More recent items stand out, however. For example, Lachemann has been the pitching coach for Team USA since 1999. Since 2005, Lachemann has worked for Team USA in a regional Olympic qualifying tournament in 2005, the Beijing Olympics in 2008 and both World Baseball Classics, 2006 and 2009.
The latter accomplishments are special in their own right. But what's also notable is Lachemann was around to receive the gold medal in the qualifying tournament or the bronze in Beijing.
Lachemann, who turned 69 on June 13, was diagnosed with prostate cancer during Spring Training in 2002 during a physical given by the Rockies. But ask Lachemann, and he doesn't necessarily call being properly diagnosed a highlight. It's something any man entering middle age can achieve.
"I don't think anyone should die just because he wasn't checked," Lachemann said. "I did through the Rockies, but it's a simple test. Anyone can call his doctor and ask for it."
Lachemann underwent surgery not long after his diagnosis. He said he had wonderful doctors at USC and UCLA.
"I'm a USC guy, but the doctors there told me it was best to have the surgery over at UCLA," Lachemann said. "I kind of got a laugh out of that. The people at UCLA were great."
Illness, surgery and recovery can feel lonely, but Lachemann said going through it opened a new world.

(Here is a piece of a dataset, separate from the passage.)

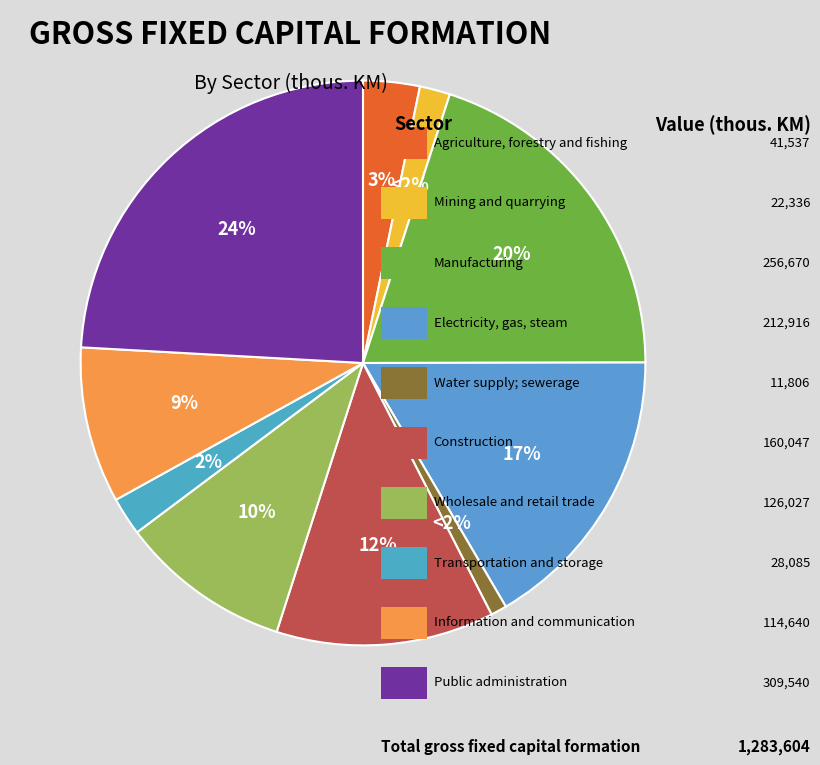

Rank the categories by value from lowest to highest.

Water supply; sewerage, Mining and quarrying, Transportation and storage, Agriculture, forestry and fishing, Information and communication, Wholesale and retail trade, Construction, Electricity, gas, steam, Manufacturing, Public administration and defence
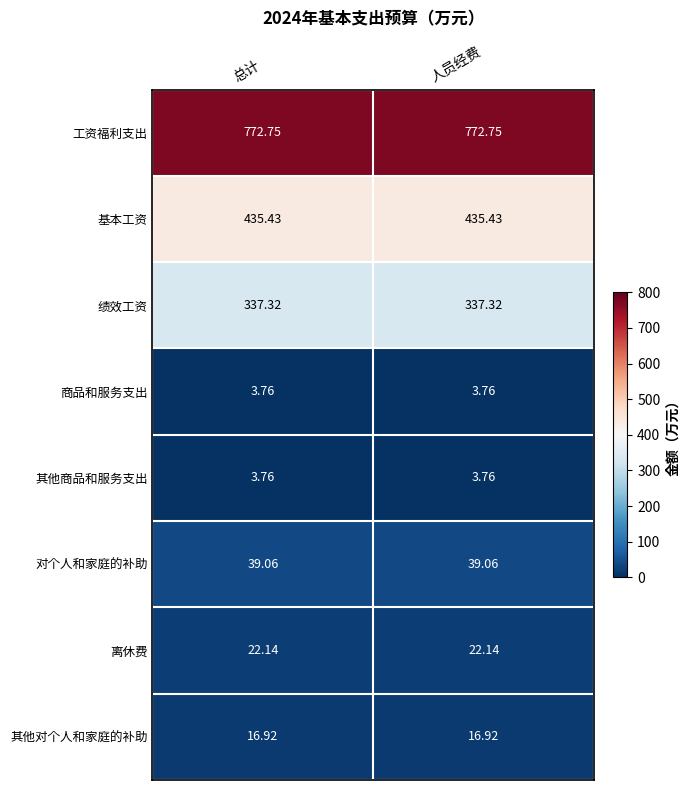

Is the value of 绩效工资 at 总计 greater than the value of 工资福利支出 at 人员经费?

No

Lachemann signed on quickly when New York sportscaster Ed Randall, who has worked for MLB.com and has a baseball program on WFAN-AM and Sirius XM Radio's MLB Home Plate channel, asked him to join the advisory board of his Prostate Cancer Foundation. Lachemann also joined with Michael Milken's Prostate Cancer Foundation through Dave Perron, a former Athletics media relations director who has been active with MLB's efforts to stamp out the disease.
But even outside the efforts for fundraising and research, Lachemann tapped into a new group of friends.
"It turns out it's a huge fraternity -- there are a lot of people," Lachemann said. "I got pretty good support from some people that had had it before. So there have been guys that have told me that they had prostate cancer and were going to have it done. But I just call and give them a feel of what it's going to be like and what to expect. It's a huge fraternity and has a lot of people that are very supportive."
These days, prostate cancer awareness is a family project for Lachemann.
"I've got two boys that are actually 44 and 41," Lachemann said. "I told them, 'I hate to tell you this, but you need to start checking at least when you're 50,' and I even suggested 45, just because of the fact that it's there. My dad died with it, not of it. He was 95. When they diagnose usually people in their 70s and 80s, they don't even do anything. For whatever reason, it's not as aggressive. At that stage, they tell people, 'You're gong to die with it, not of it.'
"Hopefully the awareness helps. There's no reason for anyone to die of it when they don't have to."